Chua Wan Zhi, Kerrie Ann feels “honoured to represent Singapore” and said that she will do her best at APEF. She is looking forward to “meet new friends” from overseas. Her composition Toyland is inspired by the “witty and moving storyline of Toy Story 2” and depicts the enchantment of toyland.
She enjoys playing the electone because it is “an awesome musical instrument” that allows her to play “various sounds, rhythms and special effects like a full orchestra”. Music is her “everyday companion that requires a lot of commitment” and she believes that practice makes perfect. She hopes to be a music educator in future so that she can share the joy of music with everyone.

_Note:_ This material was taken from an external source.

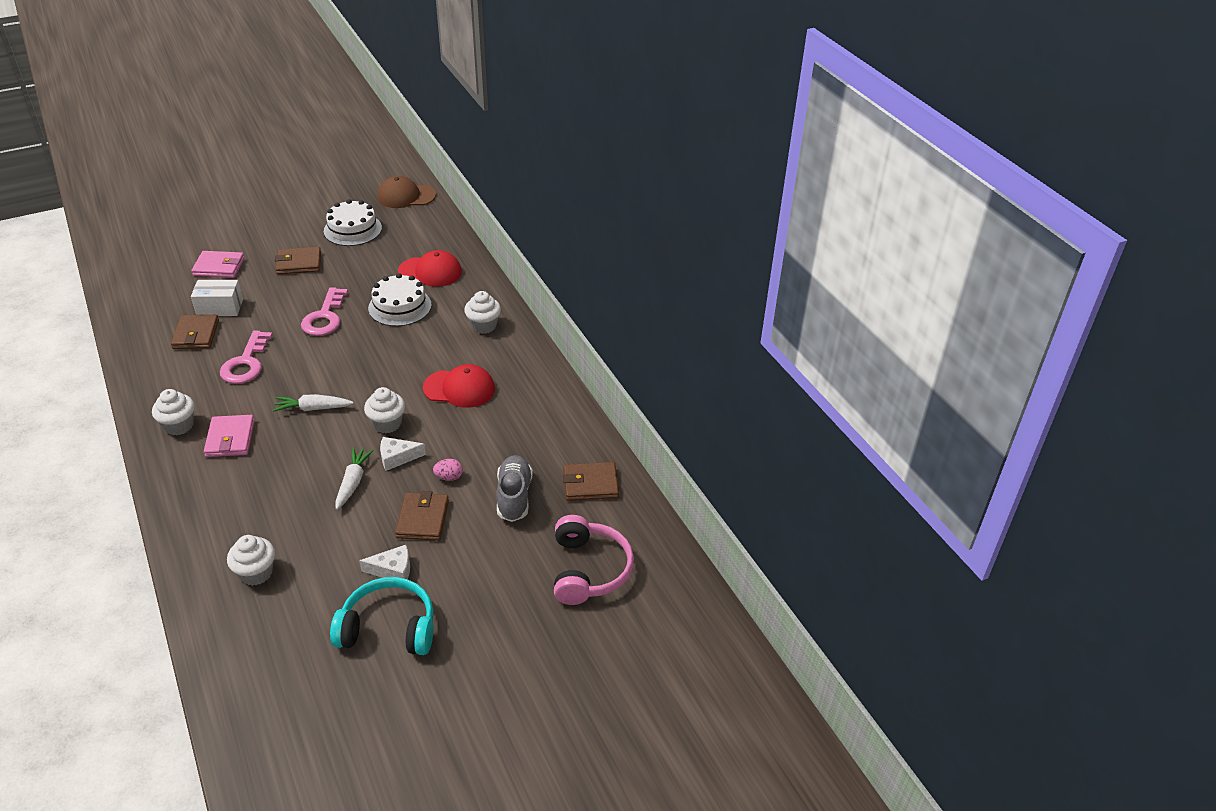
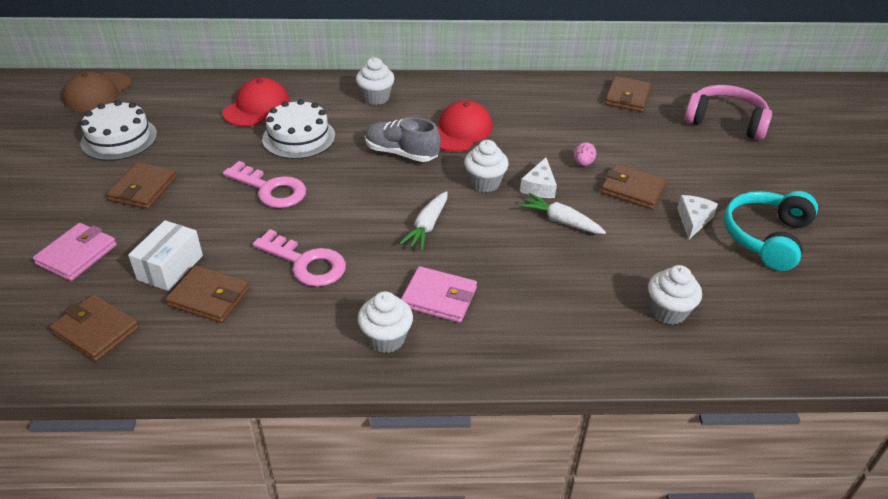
camera: 65 degrees left, 0 degrees up
(152, 304) = (96, 331): none -> brown wallet
(514, 497) = (625, 136): grey shoe -> grey shoe (401, 153)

Tok Min is “very happy” to participate in APEF and like Kerrie Ann, she is looking forward to meeting new people from overseas. She composed and arranged her competition piece, Refugees. It is inspired by a news article about the plight of refugees and portrays the refugees’ “feelings of anger, sadness, and … some hope”.
She likes the electone for the freedom it gives her to express herself through rhythm, tempo and even body movement. Playing the electone trains her to co-ordinate her hands, legs and body movements. She, too, feels that practice makes perfect and thus she “practice[s] a lot at home and sometimes… in school”. She hopes to become a composer and musician in future.
Tan Khin Swee, Elizabeth feels “honoured” to represent Singapore. She will compete with her own composition Tune It On! - “a fast, lively and energetic piece with a consistent moving dance bass” and it “showcases intensive coordination with the quick footwork throughout the whole piece”.
She finds the electone very interesting because it can produce all sorts of sounds and even mimic sounds of nature. She reflects that it is her dedication and a good instructor that contributed to her success at the local Electone Festival. She would like to become a game programmer and use her musical skills to compose music for the games in future.
Xiao Wen “did not expect to be chosen for this year’s APEF so it is both a surprise and an honour” to be able to represent Singapore at APEF in her home country. She is “extremely happy to be able to meet many people with the same interest” and is looking forward to the event. Her competition piece, A Huntingdon Celebration, is a “celebratory piece that was composed by Philip Sparke” and “its joyous and lively mood is portrayed by the vibrant sounds of the orchestra”.
She described the electone as “a wonderful instrument that is able to express almost all kinds of music in its best form” and it makes her feel like she has her own orchestra or pop band. She humbly said that she does not have a recipe for success but she practices hard to build up her confidence. Music has become a part of her life and even though she does not know what she wants to do in future, she is certain that music will always be with her.
Pualina Lim Mei En is excited, happy, and grateful to represent Singapore at APEF, she said. She composed her competition piece Hero’s Overture, and her message is that “everyone is a hero in their own way and to persevere in everything that we do even if we face setbacks”.
She loves the electone as it allows her to be a conductor of her own orchestra. And, she aspires to be a composer, arranger, performer, and teacher.
Lim Wee Hun Stephen feels “deeply grateful for the opportunity to represent Singapore at the 2017 APEF”. He will compete with his composition The Messiah that “tells of the story of Jesus Christ and His unparalleled love for all humanity”. He is currently an Associate Professor of Psychology at the National University of Singapore and he offers his insights on playing the electone and success:
I like that the Electone, when played judiciously, is potent and inspiring. In particular, the Electone can orchestrally enrich musicians. A musician, who plays the Electone, first needs to understand the character of each musical instrument and its function within the broader orchestral context, before he or she can reenact the instrument realistically on the Electone. Thanks to Electone playing, the musician expands his or her musical horizons and develops holistic musicianship.
Talent is important and necessary, but not yet sufficient, for success. In fact, the focus on talent distracts us from something that is at least as important, and that is grit (or simply, sustained effort). As much as talent counts, there is psychological research showing that grit counts twice.
I endeavour to use psychological science to enhance music education and help musicians around the world succeed in their musical pursuits. Part of the endeavour involves revolutionizing higher music education, specifically, inaugurating Electone Studies as a formal educational pathway at major music conservatories around the world.